Many stations use sophisticated computerised playout systems for music and jingles. Live programming is limited to the times that stations' volunteer members can attend studios - generally evenings and weekends - but many stations offer a 24-hour service by using computerised systems to play music and prerecorded programmes at other times.

There are more than 230 hospital radio stations in the UK, and 170 in the Netherlands. Others operate in Germany, France, Norway, Australia, United States and New Zealand.

==Hospital radio awards==
Each year, the UK-based Hospital Broadcasting Association, invites its member stations to submit entries in ten categories. Entries are assessed by a panel of judges drawn from professional broadcasting.
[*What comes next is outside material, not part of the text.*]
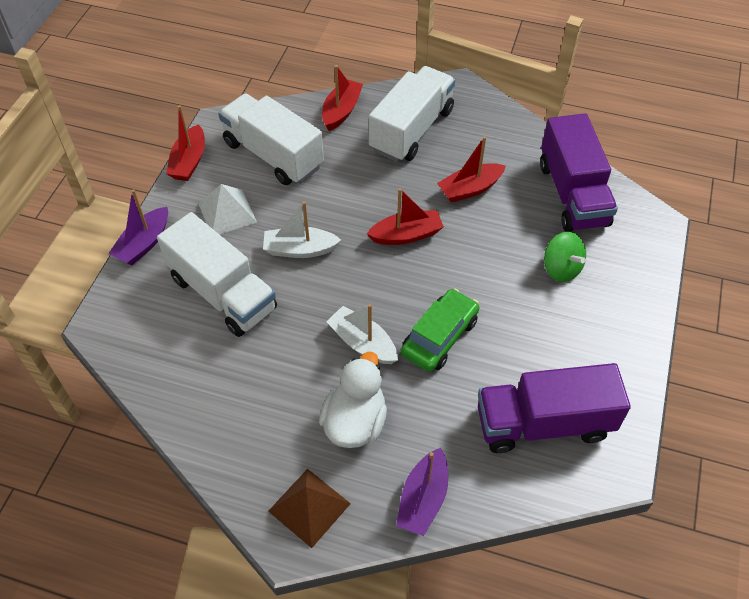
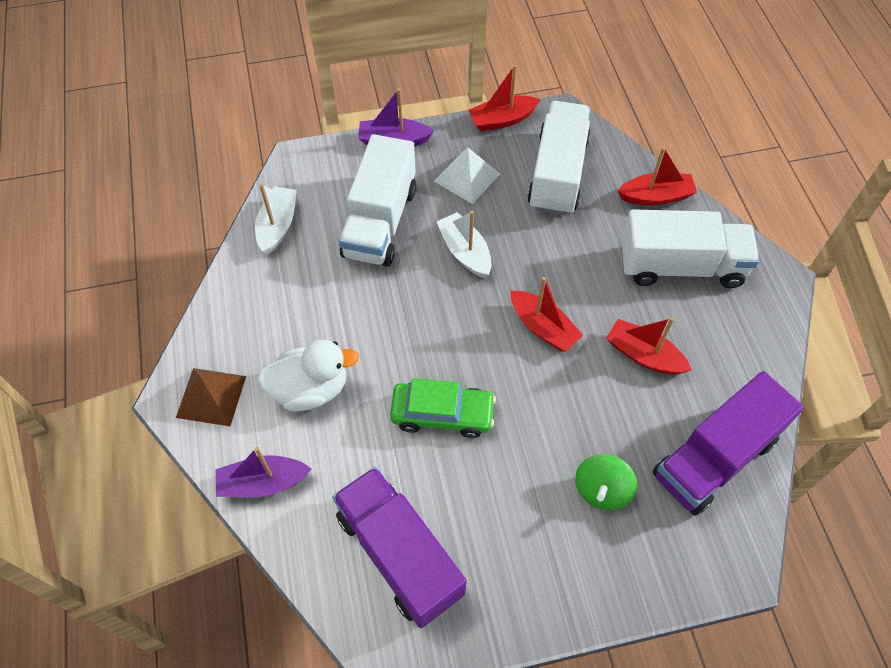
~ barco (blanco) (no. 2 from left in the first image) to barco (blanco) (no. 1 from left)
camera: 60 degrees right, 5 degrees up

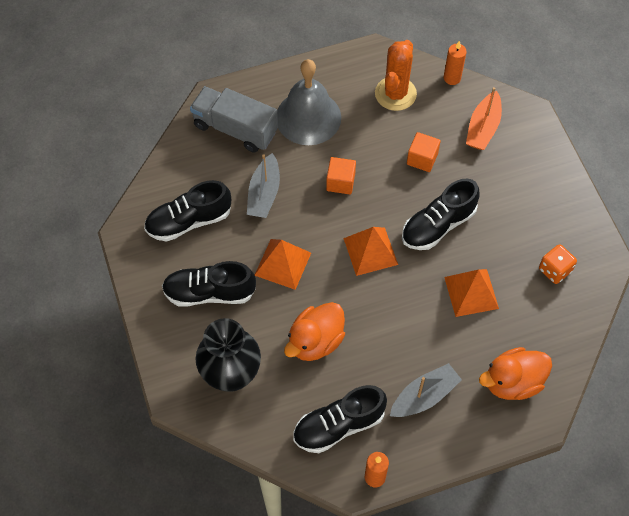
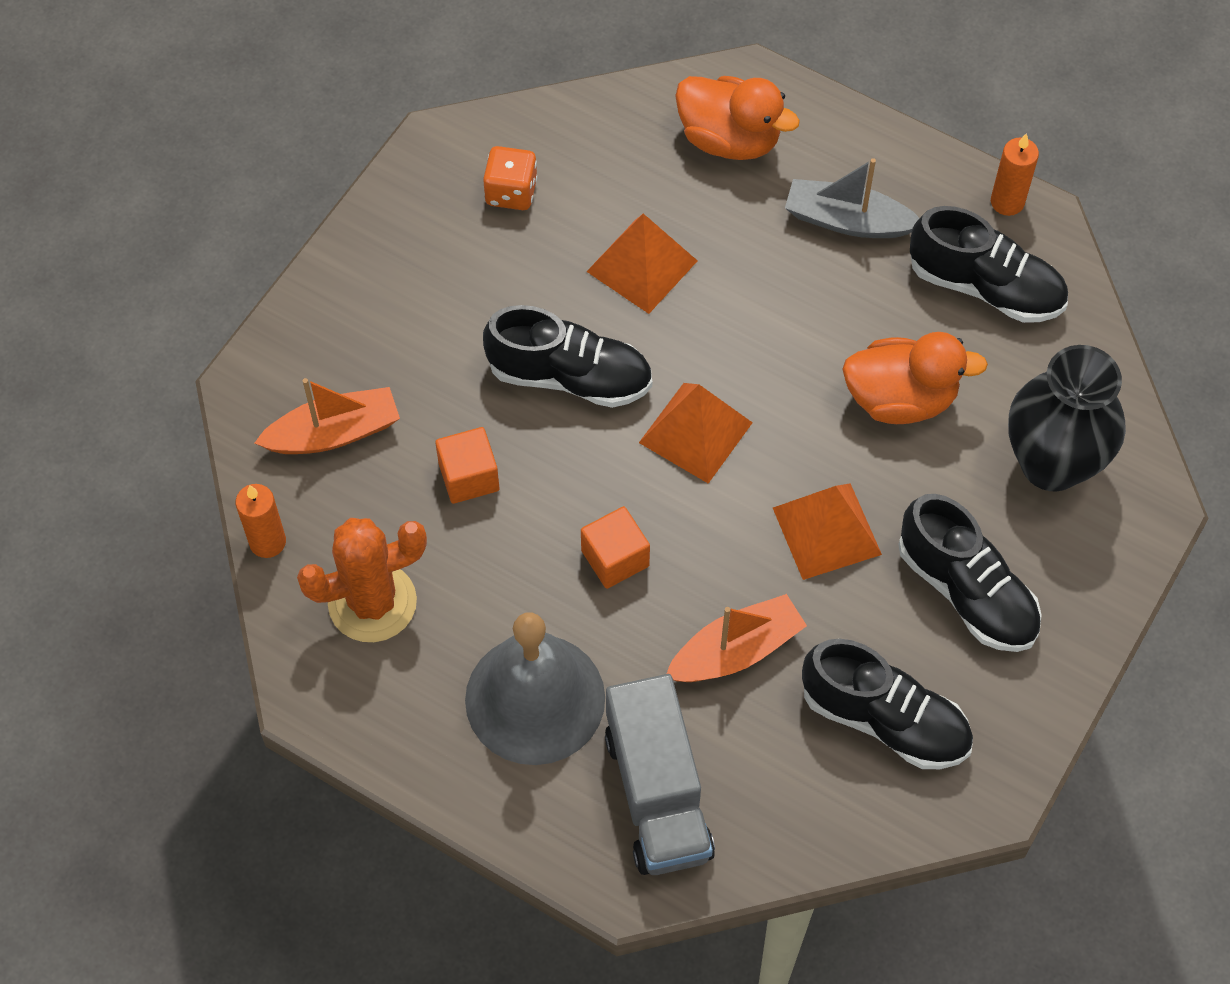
~ barco (gris) (no. 1 from left) to barco (naranja) (no. 2 from left)
camera: 130 degrees left, 0 degrees up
==Notable people who started in hospital radio==
- Ken Bruce - presenter, Greatest Hits Radio; worked at HBS Glasgow
- Simon Clark - sports presenter, BBC Look North; worked at Kingstown Radio
- Jill Dando - presenter, BBC; worked at Sunshine Hospital Radio
- Philip Glenister - actor (Life On Mars, Ashes To Ashes)
- Jacqui Oatley - sports presenter, BBC One, Sky Sports, ITV Sports, Fox Sports, The Athletic
- Nick Hodgson - Kaiser Chiefs (drums)
- Aled Haydn Jones - head of BBC Radio 1; worked at Bronglais Hospital Radio
- Tim Key - comedian'; worked at Kidderminster Hospital Radio
- Simon Mayo - presenter, Greatest Hits Radio; worked at Southlands Hospital Radio
- Jason Mohammad - presenter and newsreader, BBC Radio Wales, BBC Radio 2, BBC Radio 5 Live, BBC Wales Today, Wales on Saturday; worked at Radio City 1386AM - The ABM University Health Boards Radio Service in Singleton Hospital, Swansea
- Chris Moyles - presenter, Radio X; worked at WBHS (Wakefield's Broadcast to Hospitals Service)
- Christian O'Connell - presenter, Gold 104.3
- Andrew Peach - presenter, BBC Radio Berkshire
- Karl Pilkington - presenter, actor, author and former radio producer
- Simon Rix - Kaiser Chiefs (bass)
- Phillip Schofield - presenter; worked at Hospital Radio Plymouth
- Amanda Sergeant - presenter, GMTV; worked at Radio City 1386AM - The ABM University Health Boards Radio Service in Singleton Hospital, Swansea
- Huw Stephens - presenter, BBC Radio 1; worked at Rookwood Sound Hospital Radio
- Jeremy Vine - presenter, BBC Radio 2, worked at Durham Hospitals Radio
- Scott Mills - presenter, BBC Radio 2, worked at local hospital in Southampton

==References to hospital radio in popular culture==

- In Coronation Street - a British ITV soap opera, a new character - Geoff Metcalfe, a volunteer with Weatherfield Hospital Radio - is introduced as a love interest for Audrey Roberts.
- Takin' Over the Asylum - a six-part television drama about the development of a radio station in a psychiatric hospital
- The BBC radio comedy Radio Active featured Michael Fenton Stevens playing an incompetent hospital radio-trained presenter. He was carried over to the TV spin-off KYTV.
- Fictional character Alan Partridge is said to have begun his radio career on Radio Smile at St Luke's Hospital, but left following arguments with patients.
- The League of Gentlemen character Mike King is a DJ at the local hospital.
- Top Gear made a reference to hospital radio, notably "Songs You Can't Play on Hospital Radio". The two songs mentioned were The Verve's "The Drugs Don't Work" and Cutting Crew's "(I Just) Died In Your Arms".
- Friday Night Dinner made a reference to hospital radio, saying Adam Goodman made the music for an advert on hospital radio.
- BBC Scotland's 'Still Game' features Hospital radio in Series 4 Episode 2 (2005) in which character Tam goes away on holiday and main scallywags, Jack and Victor take over from him as D.Js running the local hospital radio service, and acquire themselves quite a fan club.